Because a psilocybin experience involves at least two, if not three, sessions: preparation, administration, and optional integration, a customer pays not only for the shrooms themselves, but also for the time and expertise of a facilitator, and the time and space of a service center. Customers don’t just buy a product, they buy an experience and support.

This high cost of a psilocybin experience is largely due to the high cost of training the facilitator. These costs are likely to be passed on to clients to allow facilitators to recoup their investment in training.

Training for psilocybin facilitators can cost up to $10,000, and facilitators are also required to pay a $2,000 annual license fee. Service centers, test labs, and manufacturers must pay $10,000 each year for a license.

Additionally, it is expected that many psilocybin brokers are currently therapists, and the typical price of therapy is around $150/hour. The number of hours required for a preparation, administration and a possible integration session can quickly add up to 8-10 working hours or even more.

There will likely be intermediaries and service centers offering more affordable services, but no training or operations are subsidized by the state as of yet.

How many mushrooms can I take?

Mushrooms are measured by the psilocybin content, which is around 1% of the total weight of the dried shrooms. For example, 1 gram of mushrooms is approximately 10 mg (milligrams) of psilocybin.

The maximum allowable amount of psilocybin in one administration session is 50 mg, or about 5 grams of dried mushrooms. This can be divided into several doses.

It’s important to note that these are not exact numbers – each mushroom has a different amount of psilocybin. All products must be tested for psilocybin content and are clearly labeled.

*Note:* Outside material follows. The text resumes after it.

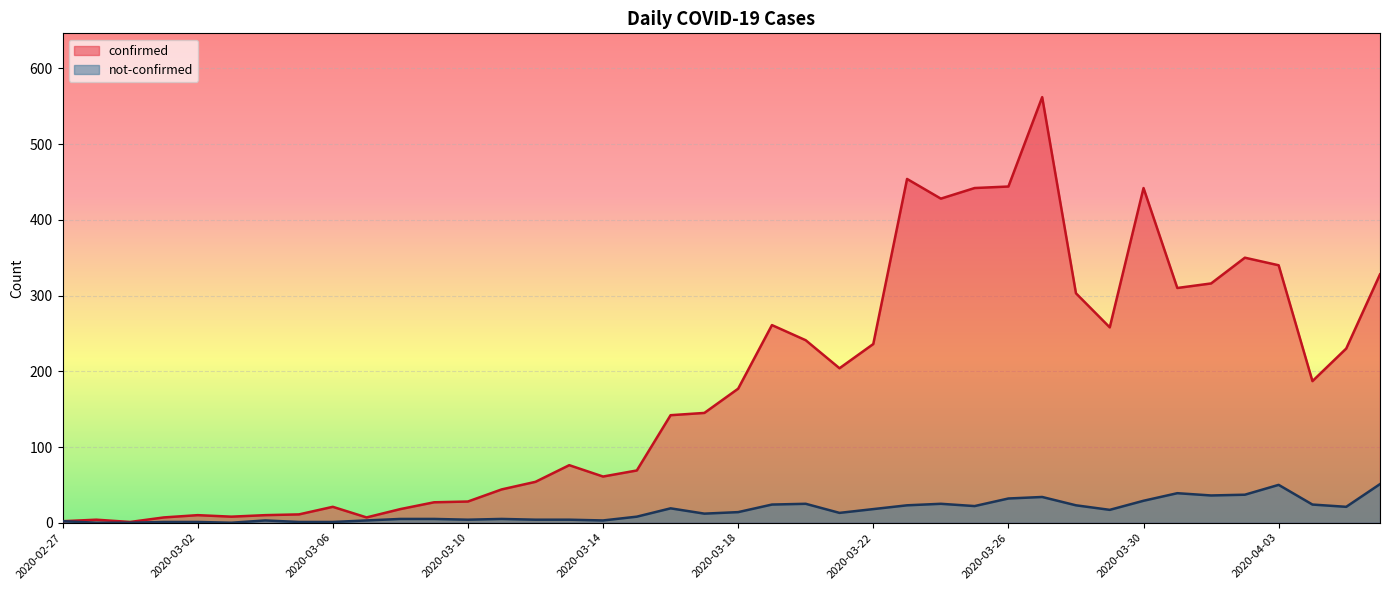

What is the sum of the confirmed values at 2020-03-28 and 2020-03-30?

745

How to dose psychedelic mushrooms

How will the administrative session go?

The OPS system focuses on the customer, and it’s up to them to find the experience they want.

“A customer wants to find a licensed service center that fits the type of set and environment they really want to expand their experience with,” Allbee said. “This is a non-directive approach to psilocybin services, meaning the client leads the journey and licensed intermediaries are there to assist.”

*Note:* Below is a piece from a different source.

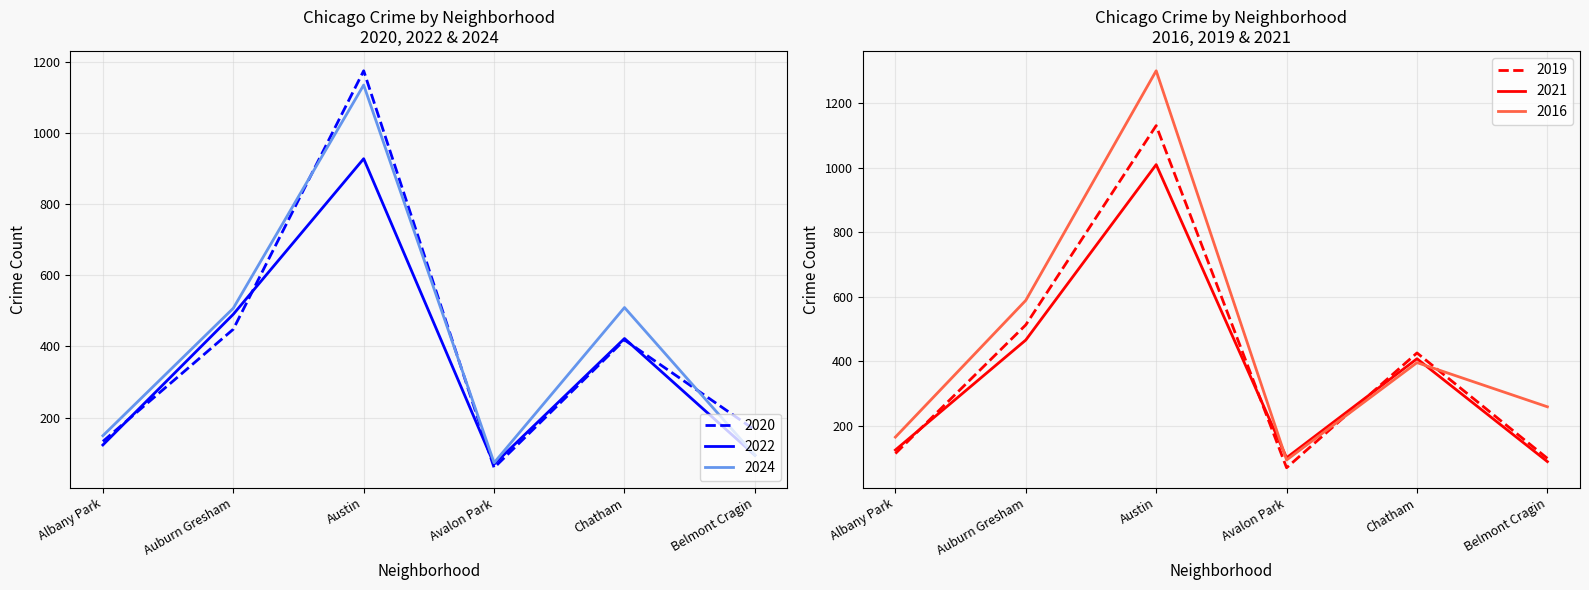

What is the lowest value of the 2019 series?

70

A mushroom trip usually lasts 4-6 hours. OPS rules state that a client must stay at a service center for at least a certain amount of time depending on the dose of psilocybin taken:

  • 2.5-5mg: 1 hour
  • 5-10mg: 2 hours
  • 10-25 mg: 4 hours
  • 25-35 mg: 5 hours
  • 35-50mg: 6 hours

Customers can stay longer in a service center if they wish.


How long do magic mushrooms stay in your system?

What if I have a bad trip?

The OPS system is customer driven, and moderators are there to help customers throughout their psilocybin experience, whether it be emotional, difficult, beautiful, complex, or a combination thereof, Allbee says.

“We don’t really have a term for a bad trip. The psilocybin journey can bring reactions to the surface,” Allbee said. “The licensed facilitator that goes through these training programs learns how to support someone and how to be with them in those reactions … It’s really about having support and someone who can be with you.”

How do I get home from a service center after tripping over mushrooms?

A client and facilitator must agree in writing on a transportation plan during the prep session before the client consumes psilocybin. The customer is not allowed to drive home or operate machinery, which could be restrictive for those living without access to transport or in rural areas.

Pat Goggins

Pat Goggins is a senior content editor at Leafly, specializing in cannabis cultivation after working for a commercial grower in Oregon. When you’re not correcting typos, chances are you’ll find him on a boat or in the mountains.